Issue: Vol 4 No. 1 (2008)

Journal: Postscripts: The Journal of Sacred Texts, Cultural Histories, and Contemporary Contexts

Subject Areas: Religious Studies Islamic Studies Biblical Studies

DOI: 10.1558/post.v4i1.41

Abstract:

This paper argues that contemporary disgust toward nonheteronormative sexuality in the U.S. is conditioned by racialized representations of Canaanite sexuality in the Bible, even where that biblical heritage is no longer obvious. Using queer theory and recent cultural studies analyses on affect, it suggests that the well-recognized humor in the story of Rahab in Joshua 2 might intervene in the usual circuits of disgust.
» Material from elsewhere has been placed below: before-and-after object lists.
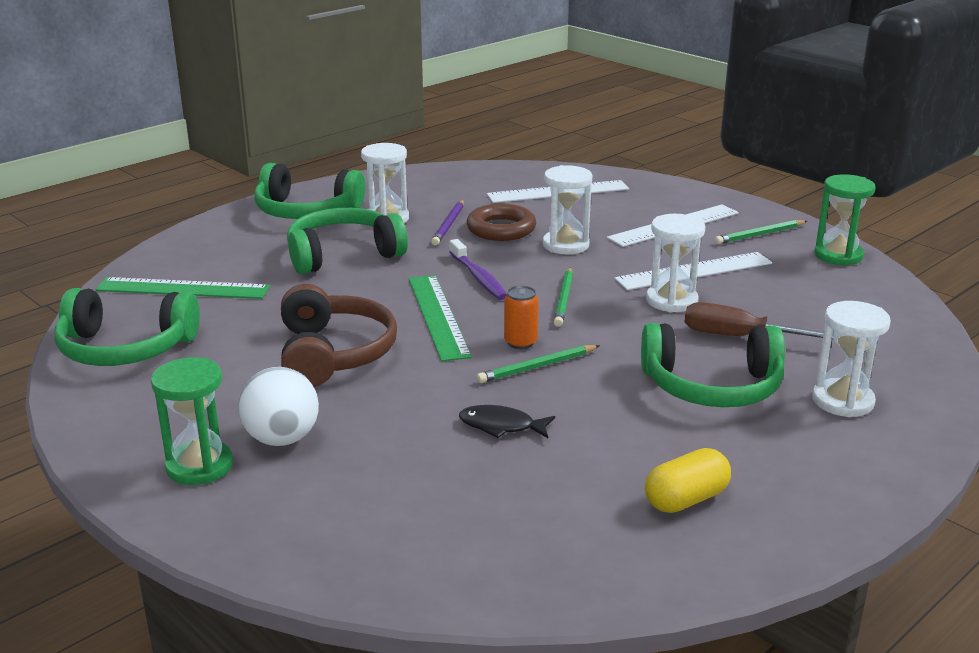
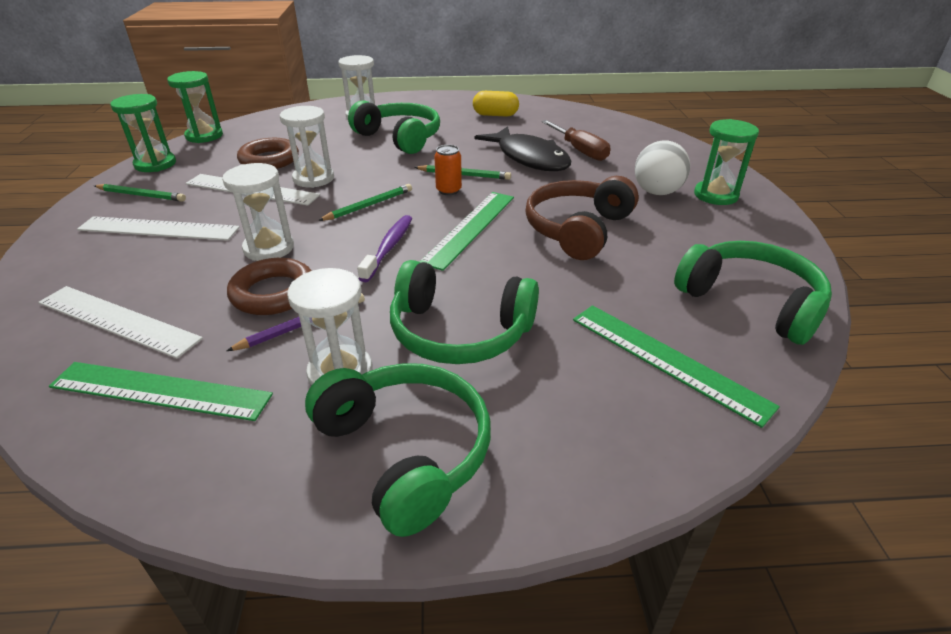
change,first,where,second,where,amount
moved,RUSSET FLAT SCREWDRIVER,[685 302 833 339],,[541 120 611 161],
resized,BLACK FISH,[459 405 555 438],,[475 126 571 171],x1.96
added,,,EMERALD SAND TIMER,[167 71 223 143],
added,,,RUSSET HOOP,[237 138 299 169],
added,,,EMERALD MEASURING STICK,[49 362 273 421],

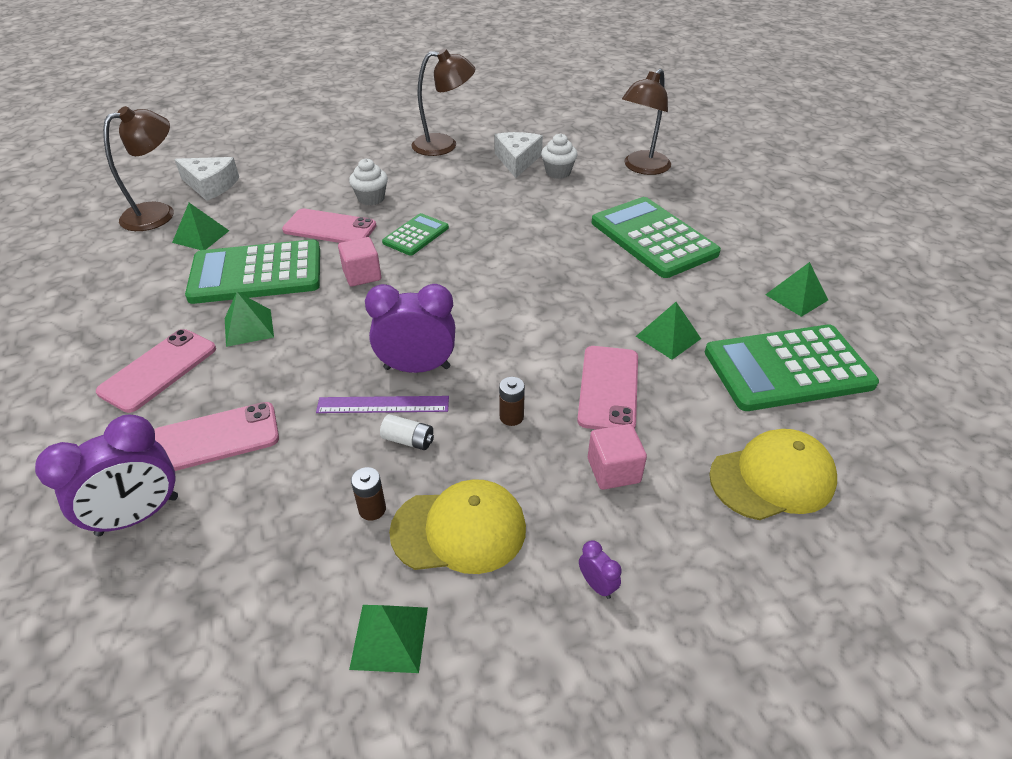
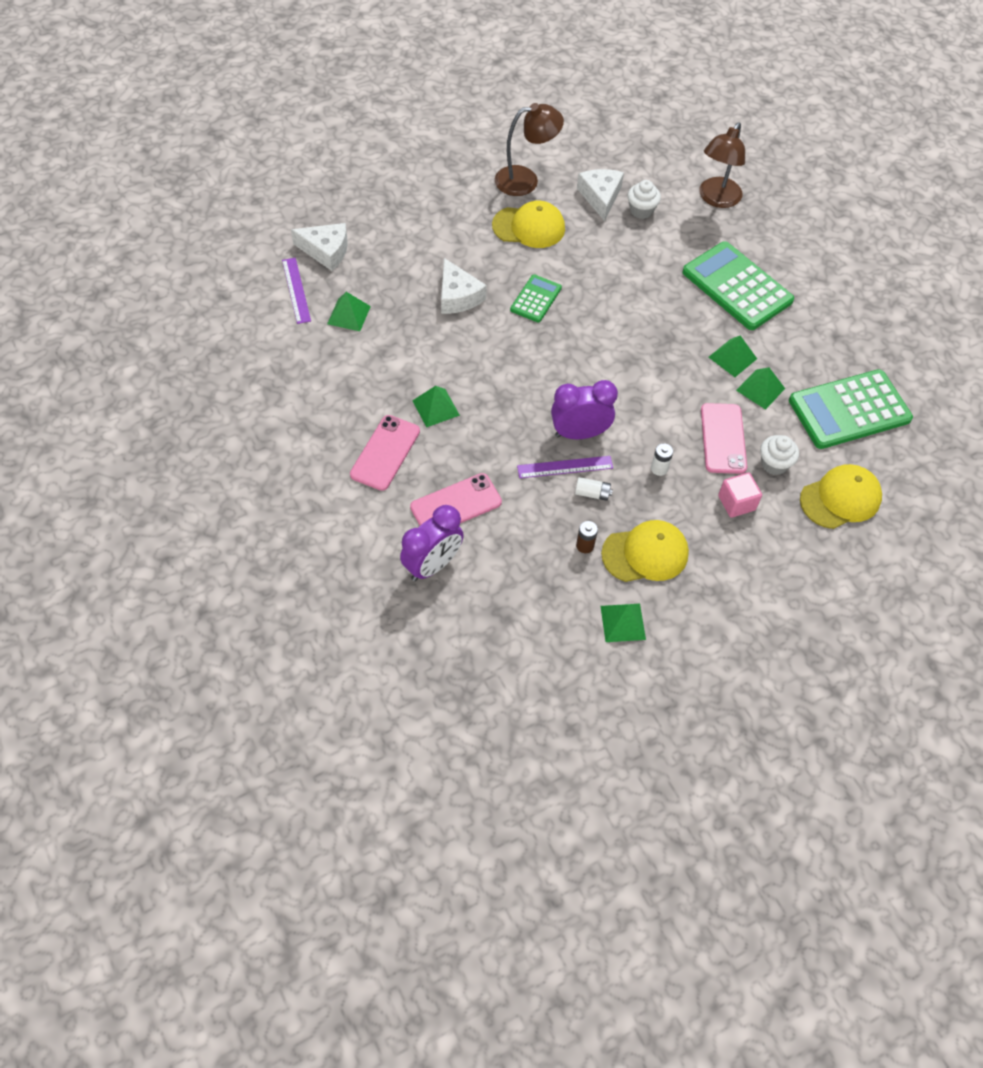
change,first,where,second,where,amount
replaced,RUSSET DESK LAMP,[103 106 174 231],VIOLET MEASURING STICK,[282 258 311 324],
moved,SNOW-WHITE CUPCAKE,[349 158 388 205],,[760 435 799 475],
replaced,PINK MOBILE PHONE,[282 209 377 243],SNOW-WHITE PIECE OF CHEESE,[441 258 487 314],
removed,PINK BLOCK,[338 237 381 287],,,
removed,EMERALD CALCULATOR,[185 239 320 304],,,
moved,EMERALD PYRAMID SHAPE,[765 262 828 317],,[709 335 757 377],
recoloured,RUSSET AA BATTERY,[499 377 525 426],SNOW-WHITE AA BATTERY,[651 443 673 476],
removed,VIOLET CLOCK,[579 541 621 599],,,
added,,,BRIGHT YELLOW PEAKED CAP,[492 201 565 248],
A humorous earlier indigenous tale can be discerned that undercuts the affective values of the story’s colonial final form, especially as they circulate around the Canaanites, the divine warrior, holy war, and even Rahab’s own heroism. It is in the final form of the story, however, that Rahab is the most queer. Though resistant, she is neither fully transgressive or heroic, but she is funny. That hilarity revalues the usual emotive response to Canaanite sexuality, allowing affective bodily energies to turn the repulsion of disgust into the inclusion of pleasure.